Hossam Abdelgawad, a 27-year-old Egyptian PhD-candidate from the University of Toronto, won the prize for a novel approach to the mass evacuation of major cities in case of a catastrophe.
Whether you think what’s happening in Egypt just now is a catastrophe, a festival of the oppressed, or something else, depends on your personal point of view. What’s clear is that what started as protest movement inspired by people from similar backgrounds to Hossam Abdelgawad now has major economic and geopolitical repercussions.
It’s striking how many of those first protesters were fluent in English or French, in stark contrast to the situation in the 1970s and 80s I described in this post. Even back then, though, everybody in Egypt knew at least two English expressions: import-export and fat cats.

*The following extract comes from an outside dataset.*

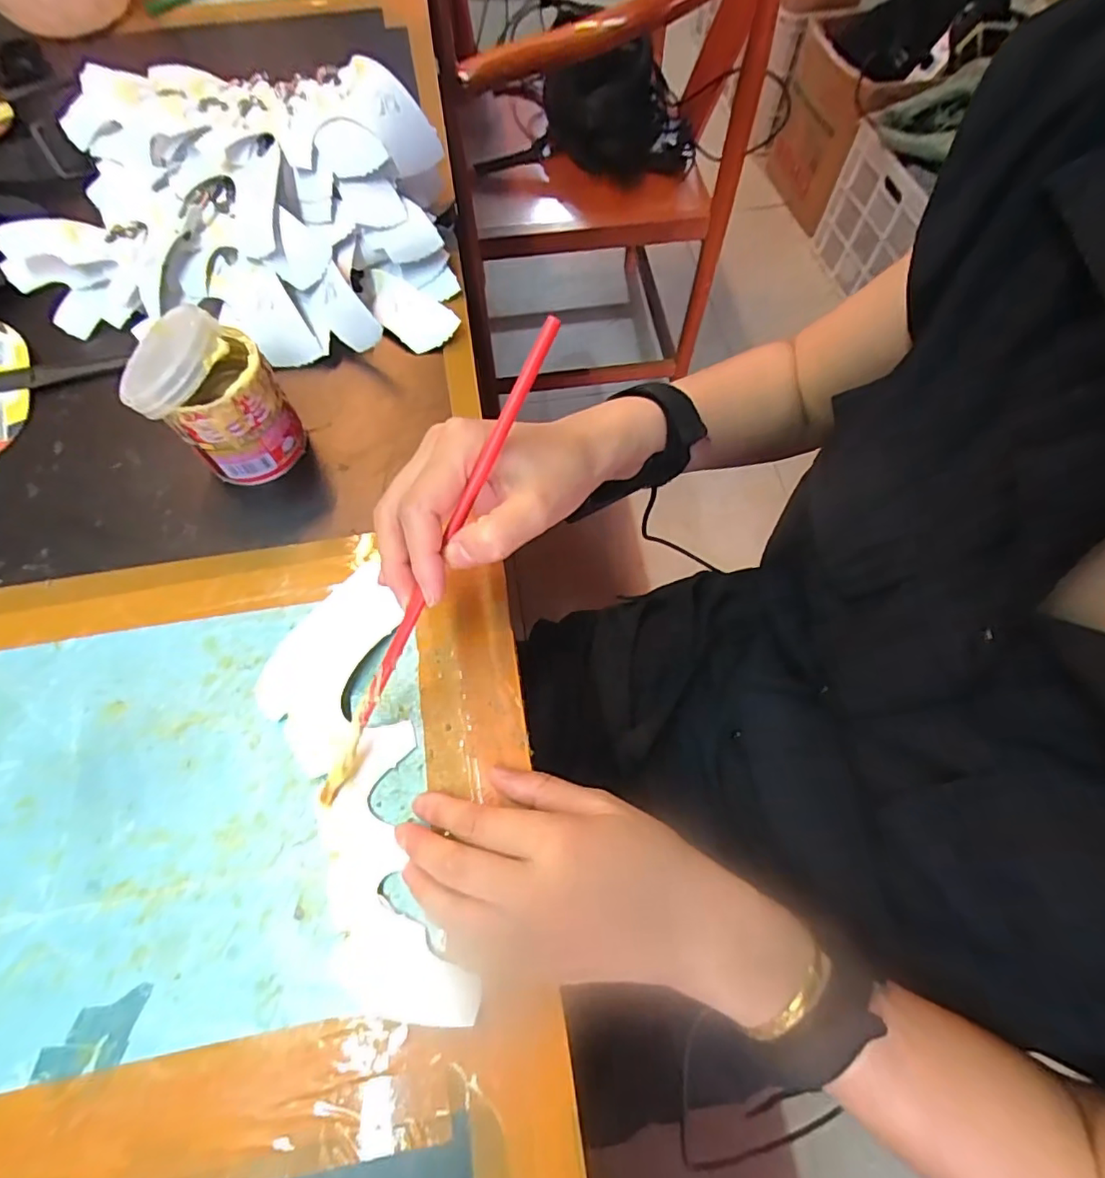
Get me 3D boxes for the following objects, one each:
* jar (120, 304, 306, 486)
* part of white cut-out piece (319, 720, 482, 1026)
[{"bbox_3d":[-0.200,-0.111,0.342,0.068,0.096,0.068,0,65,1],"label":"jar"},{"bbox_3d":[-0.079,0.135,0.275,0.054,0.005,0.133,-20,64,-6],"label":"part of white cut-out piece"}]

Sadat’s “open door” policy had opened the country up to foreign trade and investment, but very few people benefited.
The OECD’s Business Climate Development Strategy for Egypt shows that although the overall economic situation has improved, many of the frustrations summed up in those two bits of English persist. The report assesses 12 key policy areas, ranging from investment and trade policy to tax, anti-corruption, infrastructure and human capital development.
Presented in Cairo in November 2010, it concludes that: “the promised ‘trickle-down’ effect of positive growth into the poorer strata of the population has failed to materialise. At present, 20% of Egypt’s population remains below the World Bank’s poverty level.”

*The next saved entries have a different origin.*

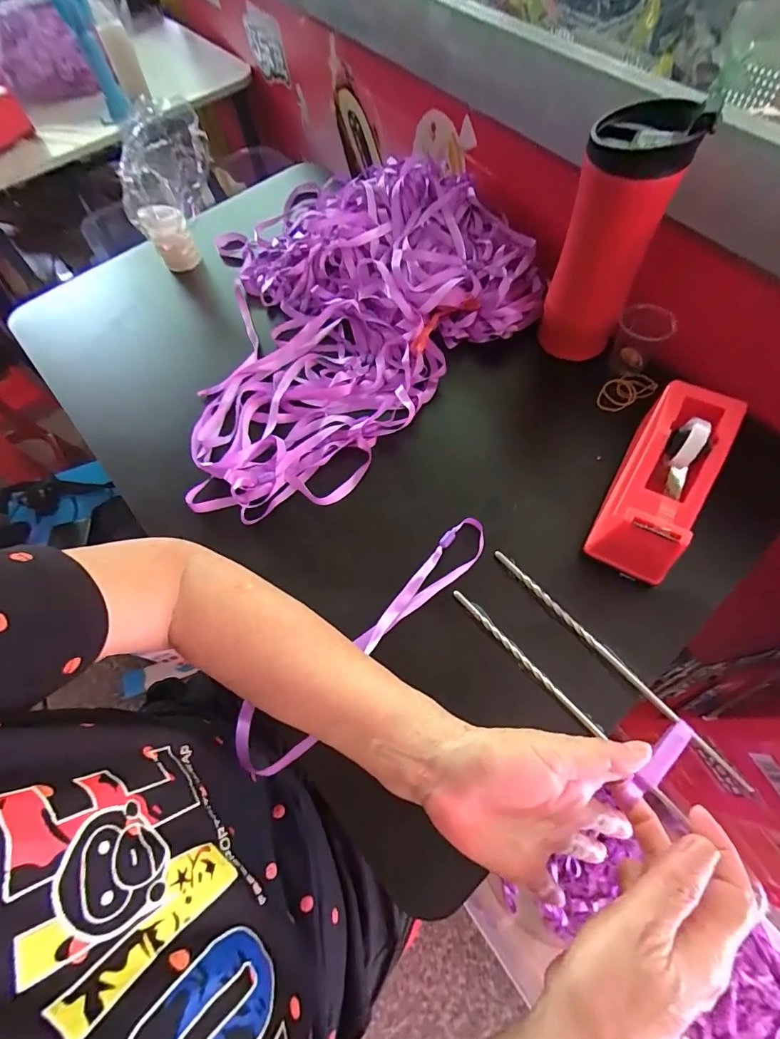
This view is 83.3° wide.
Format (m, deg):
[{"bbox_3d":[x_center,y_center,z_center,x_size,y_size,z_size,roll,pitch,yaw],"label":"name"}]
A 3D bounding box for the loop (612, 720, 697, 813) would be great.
[{"bbox_3d":[0.178,0.164,0.294,0.071,0.006,0.014,-41,69,-9],"label":"loop"}]

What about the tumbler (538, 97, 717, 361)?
[{"bbox_3d":[0.190,-0.239,0.389,0.073,0.185,0.071,18,67,13],"label":"tumbler"}]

The unrest goes far beyond the poorest and a disaffected elite though. The Egyptian people’s legendary patience has finally snapped, even if they’ve kept their equally famous sense of humour. One sign seen in Tahrir Square said “Please go soon, my arms are getting sore holding this thing”. Another said “My name is Ahmad. I’d like to get married”.
In fact, Egyptians would read a lot into Ahmad’s sign. He may well be looking for a sweetheart, but even if he found one, it’s not sure they could get married. For that he’d need a job and a flat. Both are hard to come by. Officially, just over 9% of the workforce is unemployed, but as the OECD report says, “the official rate of unemployment is likely to conceal considerable hidden unemployment and under-employment”.

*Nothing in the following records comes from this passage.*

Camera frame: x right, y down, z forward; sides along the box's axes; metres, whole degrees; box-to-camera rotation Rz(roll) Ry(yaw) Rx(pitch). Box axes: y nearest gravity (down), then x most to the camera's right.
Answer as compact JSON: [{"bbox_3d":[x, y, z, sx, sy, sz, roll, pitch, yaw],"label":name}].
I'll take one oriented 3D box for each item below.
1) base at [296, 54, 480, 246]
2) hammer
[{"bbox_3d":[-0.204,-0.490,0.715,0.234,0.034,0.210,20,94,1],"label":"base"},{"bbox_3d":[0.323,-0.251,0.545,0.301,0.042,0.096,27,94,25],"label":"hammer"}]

In April 2009, Property Wire enthused that “The real estate sector in Egypt continues to perform well as there is a large gap between supply and demand”. Not everybody would agree with their definition of the prospect of continuing homelessness as a “positive outlook”, but some people at Moody’s might.
The ratings agency has just downgraded Egypt’s debt (and others will surely follow), because of the political instability of course, but also because of “concern that the policy response could undermine Egypt’s already weak public finances.” What that means is they’re afraid that as part of a deal, whatever government is in place maintains subsidies on energy and basic foodstuffs (5% and 2% of GDP, respectively), thereby making the budget deficit worse.
The OECD recommends moving away from subsidies too, and replacing them with direct income support. The main reason is clear – subsidies help even those who don’t need them, at the expense of the poor and other social programmes. But, “this requires a better performing population registry, a way to means test households and a more sophisticated payments system” and these are costly to create.
I’ll finish with some self-congratulation, followed by some self-criticism (self here being the OECD).
Don’t say we didn’t warn you. Page 50 of the report couldn’t be clearer: “Despite rising macroeconomic stability, the primary concern for Egyptian firms is – by far – political instability”.
Stop now if you don’t want to hear me whingeing.
I wish we wouldn’t use “trickle down”. It gives the impression that it’s OK for those at the top to stuff their faces as long as the poor can lick whatever dribbles down their chins. And another thing while I’m at it: nobody has ever been “lifted out of poverty” . They work damn hard to earn a bit more money.